▶ Exercise brief
The following entries are to be retyped in full, exactly as written.

▶ Material shown
○ ○ ○ ○ ○

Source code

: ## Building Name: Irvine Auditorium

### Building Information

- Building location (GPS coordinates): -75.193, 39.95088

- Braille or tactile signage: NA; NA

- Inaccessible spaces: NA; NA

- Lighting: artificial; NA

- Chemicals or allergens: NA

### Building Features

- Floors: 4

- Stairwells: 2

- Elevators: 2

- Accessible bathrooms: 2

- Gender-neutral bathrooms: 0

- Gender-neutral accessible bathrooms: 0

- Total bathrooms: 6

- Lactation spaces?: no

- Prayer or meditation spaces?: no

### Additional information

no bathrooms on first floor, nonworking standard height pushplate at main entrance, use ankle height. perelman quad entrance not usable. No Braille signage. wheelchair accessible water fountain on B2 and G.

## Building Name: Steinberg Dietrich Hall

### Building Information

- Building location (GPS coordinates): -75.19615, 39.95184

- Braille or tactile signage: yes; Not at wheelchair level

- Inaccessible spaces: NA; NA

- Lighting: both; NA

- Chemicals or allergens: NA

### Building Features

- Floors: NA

○ ○ ○ ○ ○

▶ Response to this exercise
Source code

: ## Building Name: Irvine Auditorium

### Building Information

- Building location (GPS coordinates): -75.193, 39.95088

- Braille or tactile signage: NA; NA

- Inaccessible spaces: NA; NA

- Lighting: artificial; NA

- Chemicals or allergens: NA

### Building Features

- Floors: 4

- Stairwells: 2

- Elevators: 2

- Accessible bathrooms: 2

- Gender-neutral bathrooms: 0

- Gender-neutral accessible bathrooms: 0

- Total bathrooms: 6

- Lactation spaces?: no

- Prayer or meditation spaces?: no

### Additional information

no bathrooms on first floor, nonworking standard height pushplate at main entrance, use ankle height. perelman quad entrance not usable. No Braille signage. wheelchair accessible water fountain on B2 and G.

## Building Name: Steinberg Dietrich Hall

### Building Information

- Building location (GPS coordinates): -75.19615, 39.95184

- Braille or tactile signage: yes; Not at wheelchair level

- Inaccessible spaces: NA; NA

- Lighting: both; NA

- Chemicals or allergens: NA

### Building Features

- Floors: NA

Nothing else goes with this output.